Discovery Phase | Project Discovery | Discovery Call

Portrait of Robert Klimant, co-founder of Roelu Studio
Robert KlimantCo-founder

What is Discovery Process?

The Discovery Process is the early phase of a project — also called the discovery phase or project discovery — where the team and the client define goals, audience, scope, and constraints before design or development begins. It typically includes stakeholder interviews, brand audits, competitive research, content inventory, and a written brief. The output is a shared understanding of what is being built, for whom, and why.

Why it matters

Strategy before design. Pretty pages without a plan are expensive decoration. Most website projects that go off the rails went off in the first two weeks, when the team skipped discovery to start the part that feels productive — the visuals.

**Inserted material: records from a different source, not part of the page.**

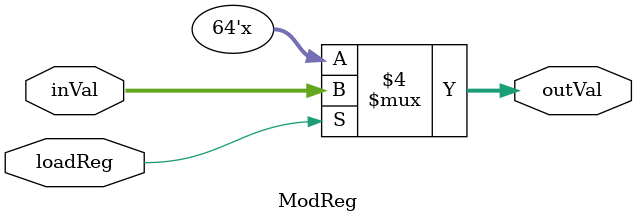
<source format=sv>
module ModReg
    (input  wire  [63:0]inVal,        
     input  wire  loadReg,
     output reg  [63:0]outVal
    );

always @(inVal or loadReg)begin
	if(loadReg == 1) outVal = inVal;
end
endmodule

</source>
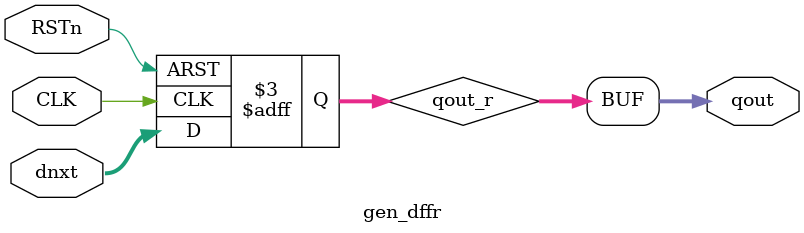
<source format=v>
/*
* @File name: gen_dffr
* @Author: Ruige Lee
* @Email: wut.ruigeli@gmail.com
* @Date:   2020-09-14 10:25:09
* @Last Modified by:   Ruige Lee
* @Last Modified time: 2020-11-02 10:15:07
*/

`timescale 1 ns / 1 ps

module gen_dffr # (
	parameter DW = 32
)
(

	input [DW-1:0] dnxt,
	output [DW-1:0] qout,

	input CLK,
	input RSTn
);

reg [DW-1:0] qout_r;

always @(posedge CLK or negedge RSTn) begin
	if ( !RSTn )
		qout_r <= {DW{1'b0}};
	else                  
		qout_r <= #1 dnxt;
end

assign qout = qout_r;

endmodule













</source>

By the time the design is in review, the goals are vague, the audience is undefined, and every stakeholder is rewriting from their own playbook. A real discovery process surfaces the hard questions early, when changing direction costs a Figma file instead of a rebuild. It is the cheapest leverage on the whole project, and the part teams cut first under time pressure.

How it works

A discovery typically runs one to three weeks. It opens with a discovery call that maps the business, the audience, the buying motion, and the goals. From there, the team interviews stakeholders, audits the current site, reviews analytics, surveys customers if relevant, and benchmarks competitors. Content is inventoried — what exists, what is missing, what gets rewritten. The output is a written brief covering positioning, sitemap, content strategy, technical requirements, and success metrics. Both sides sign off before design begins. Done well, the brief becomes the reference that resolves every design and scope debate downstream — instead of a sales document nobody reads again.